Réactions : beaucoup de soutien, mais aussi de la censure et des attaques
Sur les réseaux sociaux, l’étude a buzzé chez ceux qui doutent des vaccins. Par exemple, David Cartland : « Preuves d’intégration d’ADN… Les fact-checkers qui disaient que l’ADN n’entrerait pas dans les cellules se trompent. »
Kevin McKernan a partagé l’article avec 102 000 vues, en saluant son co-auteur Charles Rixey, un vétéran vacciné blessé qui a appris le séquençage pour ces recherches : « Une honte pour les institutions. »
Mais les auteurs sont attaqués : McKernan est qualifié, sans preuve, de « désinformateur » par des fact-checkers, malgré que son travail soit vérifié. Chris Martenson dénonce des cyberattaques sur une revue similaire : « Quelqu’un a peur que ça se répande. » Pubpeer et Retraction Watch, dont la crédibilité est fortement mise en doute par les enquêtes de ScienceGuardians, sont accusés de harcèlement : « Ils sont doxxés et menacés pour avoir révélé la contamination ADN. » Hart dans son article sur substack note que McKernan est attaqué depuis 2023, même si des laboratoires indépendants (y compris un de la FDA) confirment ses résultats.
Ça ressemble aux attaques contre El-Deiry : accusations anonymes, enquêtes sans fondement.
Une question persiste : les autorités se sont-elles basées sur des tests biaisés de Pfizer ?

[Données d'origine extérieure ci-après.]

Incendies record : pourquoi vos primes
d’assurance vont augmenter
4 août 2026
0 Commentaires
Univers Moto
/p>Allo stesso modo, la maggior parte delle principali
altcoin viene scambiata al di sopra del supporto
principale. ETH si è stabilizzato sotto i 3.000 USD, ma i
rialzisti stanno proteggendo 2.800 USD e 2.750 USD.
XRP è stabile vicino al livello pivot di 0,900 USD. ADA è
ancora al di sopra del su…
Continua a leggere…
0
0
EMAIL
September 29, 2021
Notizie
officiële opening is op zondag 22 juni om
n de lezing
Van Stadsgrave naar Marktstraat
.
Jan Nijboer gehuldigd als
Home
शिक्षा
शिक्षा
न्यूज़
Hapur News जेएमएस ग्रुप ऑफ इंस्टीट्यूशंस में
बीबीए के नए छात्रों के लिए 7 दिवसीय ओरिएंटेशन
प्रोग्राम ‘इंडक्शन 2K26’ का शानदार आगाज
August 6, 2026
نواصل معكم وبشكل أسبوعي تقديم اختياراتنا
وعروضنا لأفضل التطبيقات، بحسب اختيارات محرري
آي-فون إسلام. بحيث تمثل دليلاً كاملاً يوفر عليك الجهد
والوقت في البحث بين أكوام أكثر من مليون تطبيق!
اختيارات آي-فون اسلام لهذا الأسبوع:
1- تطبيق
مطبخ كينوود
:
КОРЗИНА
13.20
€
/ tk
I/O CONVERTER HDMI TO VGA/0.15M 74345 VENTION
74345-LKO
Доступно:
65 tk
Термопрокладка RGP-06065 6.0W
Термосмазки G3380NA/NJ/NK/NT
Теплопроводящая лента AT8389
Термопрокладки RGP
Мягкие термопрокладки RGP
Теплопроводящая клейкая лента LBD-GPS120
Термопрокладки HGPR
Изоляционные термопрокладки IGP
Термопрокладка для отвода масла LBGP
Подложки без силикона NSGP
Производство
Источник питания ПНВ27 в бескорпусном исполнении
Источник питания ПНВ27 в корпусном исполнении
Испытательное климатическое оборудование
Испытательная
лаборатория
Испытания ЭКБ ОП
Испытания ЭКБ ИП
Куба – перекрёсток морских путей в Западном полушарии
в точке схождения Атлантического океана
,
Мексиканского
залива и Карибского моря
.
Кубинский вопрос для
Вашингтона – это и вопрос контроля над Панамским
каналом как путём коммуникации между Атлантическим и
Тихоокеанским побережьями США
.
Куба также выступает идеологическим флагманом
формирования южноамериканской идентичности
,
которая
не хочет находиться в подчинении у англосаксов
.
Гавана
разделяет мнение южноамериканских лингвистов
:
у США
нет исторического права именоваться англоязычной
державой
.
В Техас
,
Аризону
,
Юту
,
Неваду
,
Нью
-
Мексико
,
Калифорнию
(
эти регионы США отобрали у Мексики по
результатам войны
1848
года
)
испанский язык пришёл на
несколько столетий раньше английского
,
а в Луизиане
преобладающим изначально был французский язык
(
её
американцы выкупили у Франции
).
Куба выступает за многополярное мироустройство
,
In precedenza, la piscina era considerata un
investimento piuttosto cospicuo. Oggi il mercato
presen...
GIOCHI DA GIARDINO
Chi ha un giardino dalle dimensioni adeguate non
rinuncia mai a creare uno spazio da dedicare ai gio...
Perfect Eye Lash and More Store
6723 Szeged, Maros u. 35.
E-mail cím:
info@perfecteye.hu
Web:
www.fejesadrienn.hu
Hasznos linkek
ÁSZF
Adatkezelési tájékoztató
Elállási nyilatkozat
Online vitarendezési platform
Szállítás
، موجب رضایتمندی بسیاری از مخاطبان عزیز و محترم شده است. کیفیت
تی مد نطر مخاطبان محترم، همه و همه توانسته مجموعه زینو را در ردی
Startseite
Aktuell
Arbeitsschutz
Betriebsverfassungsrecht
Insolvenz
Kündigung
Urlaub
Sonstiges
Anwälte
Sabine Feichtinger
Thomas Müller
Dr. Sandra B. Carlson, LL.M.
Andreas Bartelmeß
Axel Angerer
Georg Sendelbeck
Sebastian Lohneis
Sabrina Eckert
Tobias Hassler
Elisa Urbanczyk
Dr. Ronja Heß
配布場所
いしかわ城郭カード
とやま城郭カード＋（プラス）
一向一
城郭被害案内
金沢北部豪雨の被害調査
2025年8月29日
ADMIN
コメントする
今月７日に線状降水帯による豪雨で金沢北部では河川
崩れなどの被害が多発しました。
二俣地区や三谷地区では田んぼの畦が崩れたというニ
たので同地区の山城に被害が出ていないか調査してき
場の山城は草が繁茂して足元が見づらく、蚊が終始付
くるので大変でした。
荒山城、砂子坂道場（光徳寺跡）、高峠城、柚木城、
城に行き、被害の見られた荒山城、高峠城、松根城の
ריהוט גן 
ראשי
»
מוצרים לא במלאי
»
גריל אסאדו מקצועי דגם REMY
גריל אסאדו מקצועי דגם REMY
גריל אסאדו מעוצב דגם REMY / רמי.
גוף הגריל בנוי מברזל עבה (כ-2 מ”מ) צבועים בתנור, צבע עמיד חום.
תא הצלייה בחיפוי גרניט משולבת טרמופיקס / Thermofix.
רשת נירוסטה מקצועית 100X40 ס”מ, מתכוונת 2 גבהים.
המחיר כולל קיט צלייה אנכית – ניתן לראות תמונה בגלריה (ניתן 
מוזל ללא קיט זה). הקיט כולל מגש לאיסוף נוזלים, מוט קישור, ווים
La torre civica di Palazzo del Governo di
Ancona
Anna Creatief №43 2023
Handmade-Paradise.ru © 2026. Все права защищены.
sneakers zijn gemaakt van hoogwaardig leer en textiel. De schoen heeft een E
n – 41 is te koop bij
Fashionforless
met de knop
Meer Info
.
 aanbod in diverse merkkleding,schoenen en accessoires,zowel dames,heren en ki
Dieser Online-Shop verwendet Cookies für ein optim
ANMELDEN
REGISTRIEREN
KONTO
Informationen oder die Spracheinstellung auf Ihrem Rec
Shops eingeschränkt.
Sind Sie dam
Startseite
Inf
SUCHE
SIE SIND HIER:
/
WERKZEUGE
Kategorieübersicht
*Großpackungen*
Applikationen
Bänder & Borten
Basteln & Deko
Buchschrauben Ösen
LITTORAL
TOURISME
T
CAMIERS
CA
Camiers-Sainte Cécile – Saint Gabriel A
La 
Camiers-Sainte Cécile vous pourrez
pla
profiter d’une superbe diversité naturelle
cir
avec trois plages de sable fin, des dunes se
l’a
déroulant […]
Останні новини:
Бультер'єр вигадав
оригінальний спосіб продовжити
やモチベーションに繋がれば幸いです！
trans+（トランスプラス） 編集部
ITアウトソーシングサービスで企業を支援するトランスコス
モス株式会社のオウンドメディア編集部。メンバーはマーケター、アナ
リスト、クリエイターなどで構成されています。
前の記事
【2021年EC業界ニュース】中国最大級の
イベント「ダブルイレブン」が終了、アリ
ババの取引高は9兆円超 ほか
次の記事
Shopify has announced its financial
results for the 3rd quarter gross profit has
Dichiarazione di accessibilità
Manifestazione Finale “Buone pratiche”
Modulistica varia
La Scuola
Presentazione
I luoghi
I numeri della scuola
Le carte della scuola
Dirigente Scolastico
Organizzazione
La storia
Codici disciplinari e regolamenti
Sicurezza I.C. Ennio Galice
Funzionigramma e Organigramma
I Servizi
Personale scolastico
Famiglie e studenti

Vers plus de transparence ?
Cette étude et l’interview d’El-Deiry montrent qu’il faut réexaminer les vaccins à ARNm. Comme dit El-Deiry : « On doit adapter les risques à chaque personne, avec un débat scientifique ouvert » dans l’optique d’avoir un réel consentement libre et éclairé. Le public mérite des réponses : pourquoi ces impuretés persistent ? Quels effets à long terme ? Des appels à RFK Jr. (secrétaire à la Santé aux USA) pour annuler les autorisations circulent.
En attendant, informez-vous, parlez à votre médecin, et soutenez la science indépendante – car, comme le montrent ces cas, la vérité émerge souvent malgré les obstacles.